# Room EQ with Real-time Processing



## Rogerio Neiva (Oct 22, 2006)

Today I heard a system that was greatly enhanced by applying real-time digital signal processing in order to correct errors in the time and frequency domains.

The correction was done by capturing the signal using an audio capture device, in this case the Edirol UA-101 Audio Interface. After the processing the signal was sent back to the sound chain.
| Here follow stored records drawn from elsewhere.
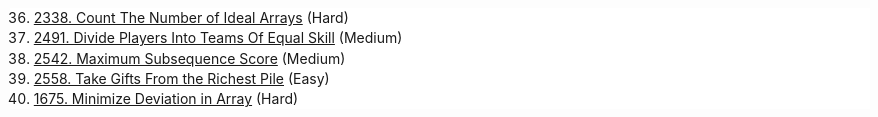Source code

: 36. [2338. Count The Number of Ideal Arrays](https://leetcode.com/problems/count-the-number-of-ideal-arrays/) (Hard)
37. [2491. Divide Players Into Teams Of Equal Skill](https://leetcode.com/problems/divide-players-into-teams-of-equal-skill/) (Medium)
38. [2542. Maximum Subsequence Score](https://leetcode.com/problems/maximum-subsequence-score/) (Medium)
39. [2558. Take Gifts From the Richest Pile](https://leetcode.com/problems/take-gifts-from-the-richest-pile/) (Easy)
40. [1675. Minimize Deviation in Array](https://leetcode.com/problems/minimize-deviation-in-array/) (Hard)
After hearing the sound this way it was impossible to disable the processing. 

Nobody would say me what they were using and how the filters were created, so the question is: Is the anybody who could tell us what programs and plug-ins to use in order to achieve this ? Freeware, preferably.

Another thing I need to the taught all the steps from the analysis and creation of the filters.

Thank you and regards


----------



## Doug Plumb (Mar 16, 2007)

RPlusD software allows you to take 32 measurements and run an EQ emulator on those measurements to determine an EQ solution that is fully time domain implemented in the software for checking (measure once) measurments against actual EQ. The solution can be implemented on any DSP Parametric EQ such as the Behringer FBQ 2496 or DSP 1124.

This does really improve the sound quality- particularly with speech when done correctly. The RPlusD manual explains how to do it and it can be downloaded for free.

Its much better to emulate through many mic locations than it is to do the trial and error or "real time" adjustment with only one microphone.


----------